Through his five sons, Capt. William Carpenter became known as the father of "The Family of Heroes." Over 300 of his male lineal descendants served America in the Revolutionary War, more than any other American family.

- Among the Rehoboth Carpenter descendants who fought in the American Revolutionary War was Captain Benajah Carpenter, a founding member of the United States Army Field Artillery Corps under Henry Knox.
- Thomas Carpenter III (October 24, 1733 – April 26, 1807), great-great-grandson of William Carpenter, was a Colonel in the Massachusetts militia during the American Revolutionary War, and also served in the Massachusetts Provincial Congress and the General Court of Massachusetts, and built the Col. Thomas Carpenter III house.
- Nathaniel L. Carpenter (November 18, 1805 at Randolph, Vermont – December 23, 1892 at Natchez, Mississippi) who along with 2 brothers settled in the South where he had success in steamboats and cotton trading. In 1909 his immediate descendants built and donated to the city of Natchez the Carpenter Schools.
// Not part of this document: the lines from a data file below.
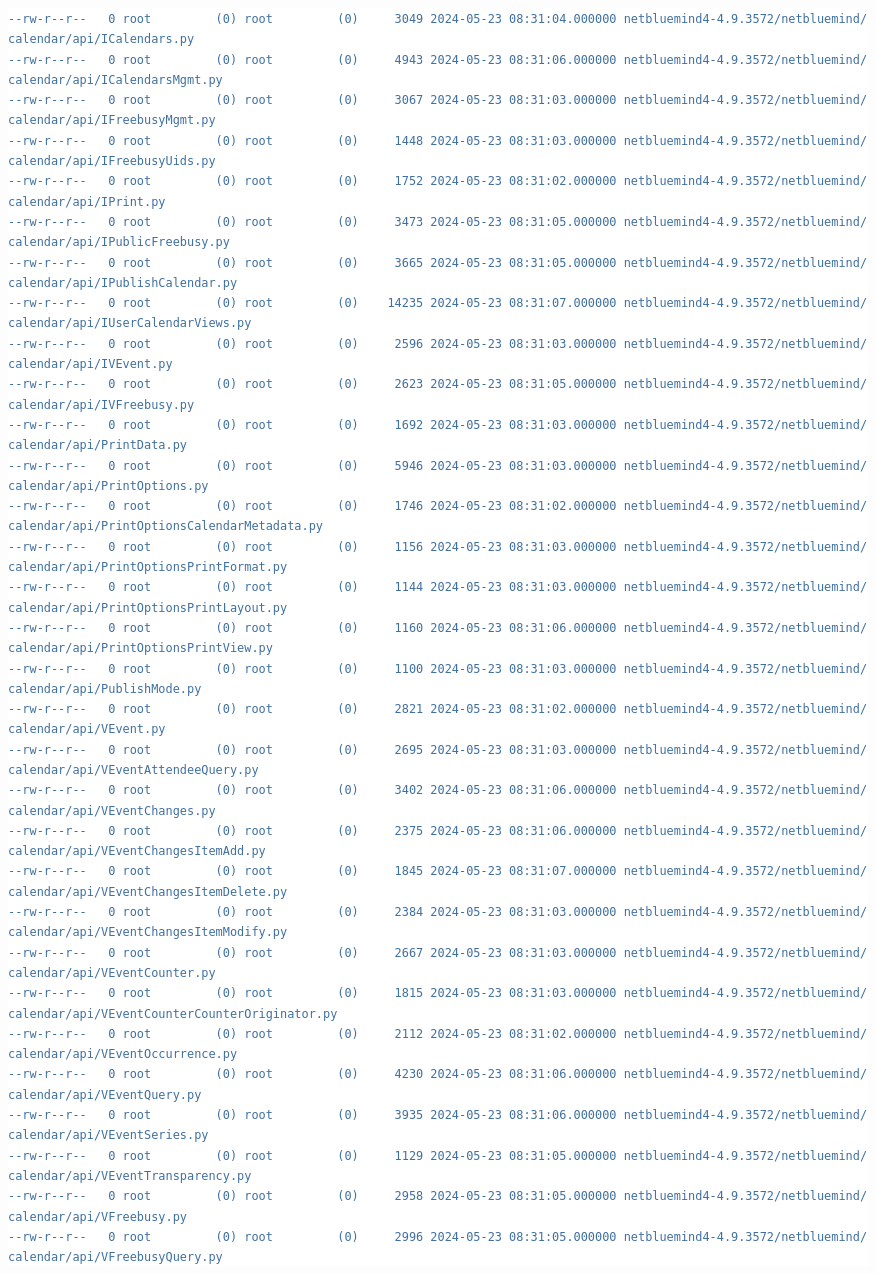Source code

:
 ```diff
--rw-r--r--   0 root         (0) root         (0)     3049 2024-05-23 08:31:04.000000 netbluemind4-4.9.3572/netbluemind/calendar/api/ICalendars.py
--rw-r--r--   0 root         (0) root         (0)     4943 2024-05-23 08:31:06.000000 netbluemind4-4.9.3572/netbluemind/calendar/api/ICalendarsMgmt.py
--rw-r--r--   0 root         (0) root         (0)     3067 2024-05-23 08:31:03.000000 netbluemind4-4.9.3572/netbluemind/calendar/api/IFreebusyMgmt.py
--rw-r--r--   0 root         (0) root         (0)     1448 2024-05-23 08:31:03.000000 netbluemind4-4.9.3572/netbluemind/calendar/api/IFreebusyUids.py
--rw-r--r--   0 root         (0) root         (0)     1752 2024-05-23 08:31:02.000000 netbluemind4-4.9.3572/netbluemind/calendar/api/IPrint.py
--rw-r--r--   0 root         (0) root         (0)     3473 2024-05-23 08:31:05.000000 netbluemind4-4.9.3572/netbluemind/calendar/api/IPublicFreebusy.py
--rw-r--r--   0 root         (0) root         (0)     3665 2024-05-23 08:31:05.000000 netbluemind4-4.9.3572/netbluemind/calendar/api/IPublishCalendar.py
--rw-r--r--   0 root         (0) root         (0)    14235 2024-05-23 08:31:07.000000 netbluemind4-4.9.3572/netbluemind/calendar/api/IUserCalendarViews.py
--rw-r--r--   0 root         (0) root         (0)     2596 2024-05-23 08:31:03.000000 netbluemind4-4.9.3572/netbluemind/calendar/api/IVEvent.py
--rw-r--r--   0 root         (0) root         (0)     2623 2024-05-23 08:31:05.000000 netbluemind4-4.9.3572/netbluemind/calendar/api/IVFreebusy.py
--rw-r--r--   0 root         (0) root         (0)     1692 2024-05-23 08:31:03.000000 netbluemind4-4.9.3572/netbluemind/calendar/api/PrintData.py
--rw-r--r--   0 root         (0) root         (0)     5946 2024-05-23 08:31:03.000000 netbluemind4-4.9.3572/netbluemind/calendar/api/PrintOptions.py
--rw-r--r--   0 root         (0) root         (0)     1746 2024-05-23 08:31:02.000000 netbluemind4-4.9.3572/netbluemind/calendar/api/PrintOptionsCalendarMetadata.py
--rw-r--r--   0 root         (0) root         (0)     1156 2024-05-23 08:31:03.000000 netbluemind4-4.9.3572/netbluemind/calendar/api/PrintOptionsPrintFormat.py
--rw-r--r--   0 root         (0) root         (0)     1144 2024-05-23 08:31:03.000000 netbluemind4-4.9.3572/netbluemind/calendar/api/PrintOptionsPrintLayout.py
--rw-r--r--   0 root         (0) root         (0)     1160 2024-05-23 08:31:06.000000 netbluemind4-4.9.3572/netbluemind/calendar/api/PrintOptionsPrintView.py
--rw-r--r--   0 root         (0) root         (0)     1100 2024-05-23 08:31:03.000000 netbluemind4-4.9.3572/netbluemind/calendar/api/PublishMode.py
--rw-r--r--   0 root         (0) root         (0)     2821 2024-05-23 08:31:02.000000 netbluemind4-4.9.3572/netbluemind/calendar/api/VEvent.py
--rw-r--r--   0 root         (0) root         (0)     2695 2024-05-23 08:31:03.000000 netbluemind4-4.9.3572/netbluemind/calendar/api/VEventAttendeeQuery.py
--rw-r--r--   0 root         (0) root         (0)     3402 2024-05-23 08:31:06.000000 netbluemind4-4.9.3572/netbluemind/calendar/api/VEventChanges.py
--rw-r--r--   0 root         (0) root         (0)     2375 2024-05-23 08:31:06.000000 netbluemind4-4.9.3572/netbluemind/calendar/api/VEventChangesItemAdd.py
--rw-r--r--   0 root         (0) root         (0)     1845 2024-05-23 08:31:07.000000 netbluemind4-4.9.3572/netbluemind/calendar/api/VEventChangesItemDelete.py
--rw-r--r--   0 root         (0) root         (0)     2384 2024-05-23 08:31:03.000000 netbluemind4-4.9.3572/netbluemind/calendar/api/VEventChangesItemModify.py
--rw-r--r--   0 root         (0) root         (0)     2667 2024-05-23 08:31:03.000000 netbluemind4-4.9.3572/netbluemind/calendar/api/VEventCounter.py
--rw-r--r--   0 root         (0) root         (0)     1815 2024-05-23 08:31:03.000000 netbluemind4-4.9.3572/netbluemind/calendar/api/VEventCounterCounterOriginator.py
--rw-r--r--   0 root         (0) root         (0)     2112 2024-05-23 08:31:02.000000 netbluemind4-4.9.3572/netbluemind/calendar/api/VEventOccurrence.py
--rw-r--r--   0 root         (0) root         (0)     4230 2024-05-23 08:31:06.000000 netbluemind4-4.9.3572/netbluemind/calendar/api/VEventQuery.py
--rw-r--r--   0 root         (0) root         (0)     3935 2024-05-23 08:31:06.000000 netbluemind4-4.9.3572/netbluemind/calendar/api/VEventSeries.py
--rw-r--r--   0 root         (0) root         (0)     1129 2024-05-23 08:31:05.000000 netbluemind4-4.9.3572/netbluemind/calendar/api/VEventTransparency.py
--rw-r--r--   0 root         (0) root         (0)     2958 2024-05-23 08:31:05.000000 netbluemind4-4.9.3572/netbluemind/calendar/api/VFreebusy.py
--rw-r--r--   0 root         (0) root         (0)     2996 2024-05-23 08:31:05.000000 netbluemind4-4.9.3572/netbluemind/calendar/api/VFreebusyQuery.py
```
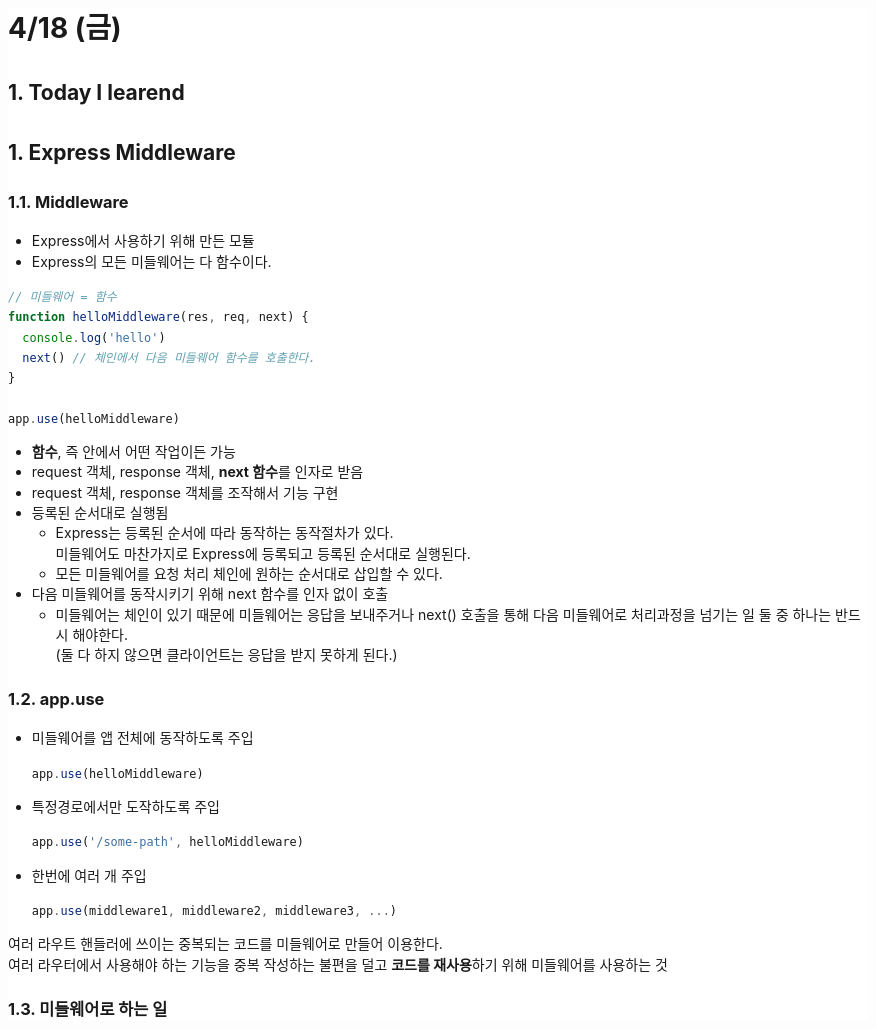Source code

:# 4/18 (금)

## 1. Today I learend

## 1. Express Middleware

### 1.1. Middleware

+ Express에서 사용하기 위해 만든 모듈  
+ Express의 모든 미들웨어는 다 함수이다.

```js
// 미들웨어 = 함수
function helloMiddleware(res, req, next) {
  console.log('hello')
  next() // 체인에서 다음 미들웨어 함수를 호출한다.
}

app.use(helloMiddleware)
```

+ **함수**, 즉 안에서 어떤 작업이든 가능
+ request 객체, response 객체, **next 함수**를 인자로 받음
+ request 객체, response 객체를 조작해서 기능 구현
+ 등록된 순서대로 실행됨
  - Express는 등록된 순서에 따라 동작하는 동작절차가 있다.  
  미들웨어도 마찬가지로 Express에 등록되고 등록된 순서대로 실행된다.  
  - 모든 미들웨어를 요청 처리 체인에 원하는 순서대로 삽입할 수 있다.
+ 다음 미들웨어를 동작시키기 위해 next 함수를 인자 없이 호출
  - 미들웨어는 체인이 있기 때문에 미들웨어는 응답을 보내주거나 next() 호출을 통해 다음 미들웨어로 처리과정을 넘기는 일 둘 중 하나는 반드시 해야한다.  
  (둘 다 하지 않으면 클라이언트는 응답을 받지 못하게 된다.)

### 1.2. app.use

+ 미들웨어를 앱 전체에 동작하도록 주입
  ```js
  app.use(helloMiddleware)
  ```
+ 특정경로에서만 도작하도록 주입
  ```js
  app.use('/some-path', helloMiddleware)
  ```
+ 한번에 여러 개 주입
  ```js
  app.use(middleware1, middleware2, middleware3, ...)
  ```

여러 라우트 핸들러에 쓰이는 중복되는 코드를 미들웨어로 만들어 이용한다.  
여러 라우터에서 사용해야 하는 기능을 중복 작성하는 불편을 덜고 **코드를 재사용**하기 위해 미들웨어를 사용하는 것

### 1.3. 미들웨어로 하는 일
- Another member of this family was George Rice Carpenter (1863–1909), born in Labrador and a graduate of Harvard in 1886. He taught at Harvard from 1888 to 1890 and at Massachusetts Institute of Technology from 1890 to 1893. In 1893 he became a professor of English rhetoric at Columbia University and authored a long list of textbooks on literature and rhetoric and biographies of Whittier, Whitman, and Longfellow. A classics library at Columbia is named in his honor.
- Painter Francis Bicknell Carpenter's (1830–1900) work hangs in the United States Capitol. Carpenter also resided with President Lincoln in the White House and published a memoir of his stay.
- Industrialist and engineer James Henry Carpenter (1846 – 1898) is a descendant through his father Charles. He founded the Carpenter Steel Company, which was renamed in 1968 as the Carpenter Technology Corporation.
- Lillian Carpenter Streeter (1854-1935), social reformer, clubwoman, author, descends from William Carpenter.
- Warren William “Hick” Carpenter (1855-1937), Major league baseball player
- Project Mercury astronaut and SEALAB aquanaut M. Scott Carpenter (1925-2013) descends from Joseph Carpenter, the fourth son of William Carpenter (Gen. 2).
- Early U.S. Naval Aviator Donald Marshall Carpenter of whom the USS Carpenter DD 825 was named for. He descends from William Carpenter, a son of William Carpenter (Gen. 2).
- Cyrus C Carpenter, eighth Governor of Iowa, is a descendant of William Carpenter, a son of William Carpenter (Gen. 2).
- Dr. Edmund Snow Carpenter (1922-2011), anthropologist and educator, a descendant of William Carpenter
- William H. Carpenter (1821-1885), U.S. Consul to Fuzhou, China, 1861-1865
- Sabrina Carpenter (1999-), actress and singer

==Relationship with other New England Carpenter families==
William Carpenter (Rhode Island colonist), son of Richard Carpenter of Amesbury was a reportedly a first cousin of William Carpenter of Rehoboth, son of William Carpenter of Shalbourne, England. In addition he supposedly was closely related to Alexander Carpenter of Wrington, Somersetshire, and Leiden, Netherlands, of whom his four married daughters were in the Plymouth Colony in the early 1620s. This derives from Amos B. Carpenter’s unsupported claim that Richard of William of Shalbourne, and Alexander Carpenter were brothers. No genealogical evidence has been found even hinting at a link between the Wrington Carpenters, on the one hand, and either of the other two afore-mentioned families, on the other; a connection is highly improbable. Traditional genealogical research methods provide good reasons to doubt also that Providence William and Rehoboth William were closely related.